Iam currently investigating what is the cause of this, on KNIME side as well as on Excel. What I found out is that if you display all columns (currently a lot of them are hidden) it reads the files very fast. So you could try to unhide all columns which can be quiet time consuming and annoying. Another workaround for the time being is to use XLS files instead of XLSX or use the option “Reevaluate formulas” in the Advanced settings tab if possible (here the file is treated as a XLS File).

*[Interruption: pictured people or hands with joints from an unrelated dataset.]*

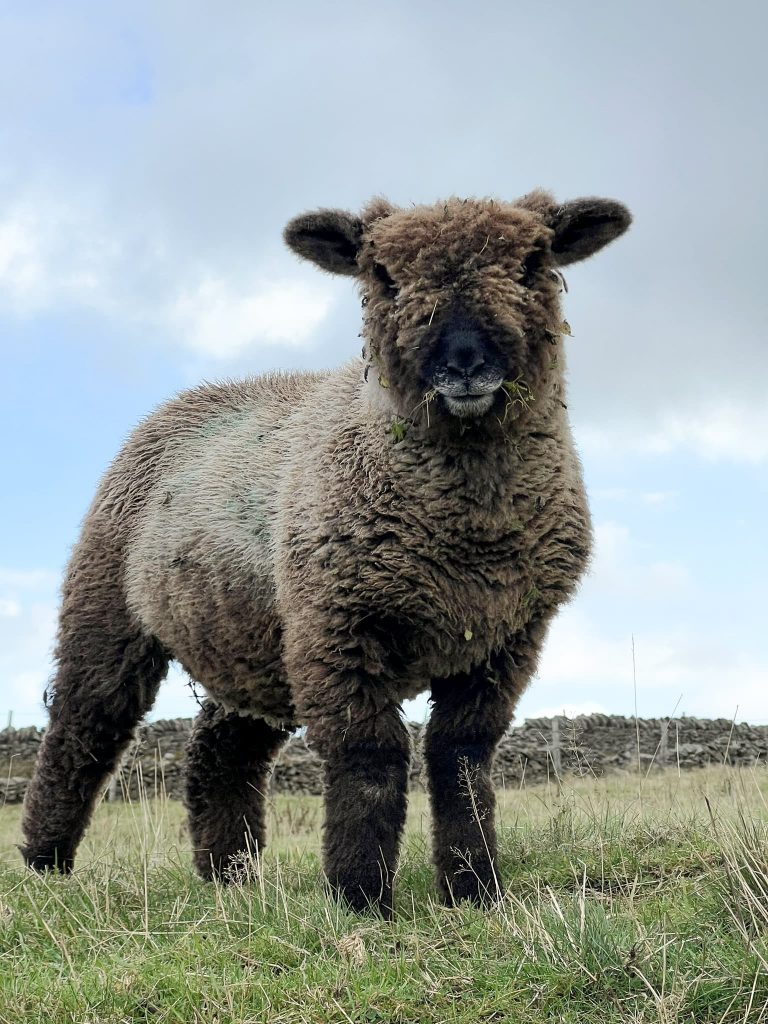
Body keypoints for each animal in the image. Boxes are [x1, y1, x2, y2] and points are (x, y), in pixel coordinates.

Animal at [22, 188, 630, 917]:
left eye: (534, 261)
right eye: (382, 276)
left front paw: (474, 890)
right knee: (83, 728)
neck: (466, 538)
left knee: (220, 749)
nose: (463, 363)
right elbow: (368, 758)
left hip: (255, 638)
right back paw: (46, 865)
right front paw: (361, 897)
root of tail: (178, 402)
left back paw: (228, 877)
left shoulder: (505, 640)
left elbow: (461, 756)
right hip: (110, 604)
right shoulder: (337, 628)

For the latter approach you should be aware that the whole file needs to be loaded in memory which can cause some problems if the files are big.
Either way, we hope we can we can find a solution as soon as possible!
I think it has something to do with the format of the File(s) which we (KNIME) or the underlying used library does not like. I could not reproduce the issue by creating an own file which hides a lot of columns. Do you use some special formatting or something like that?
Hello @laaaarsi I followed your guidelines, uncheck the skip hidden columns/rows and check the revaluate formula and now its getting up to the normal speed… for now I think this has solved my issue but would be nice to review why other KNIME version works perfect with previous settings thanks again for the help!
You are welcome! To correct myself, I did not see any speedup when unchecking skip hidden columns/rows within KNIME but unhiding columns within the sheet did.
Yes we are currently working on finding out what have changed!
actually those hidden checks alone dont do the trick, needs also the reevaluate formulas check, and I mean it run a little faster in the previous KNIME Version, but with the current execution time is not representing major delays to my client… thanks again and I will be on top of you future response in case there is another update, thanks again!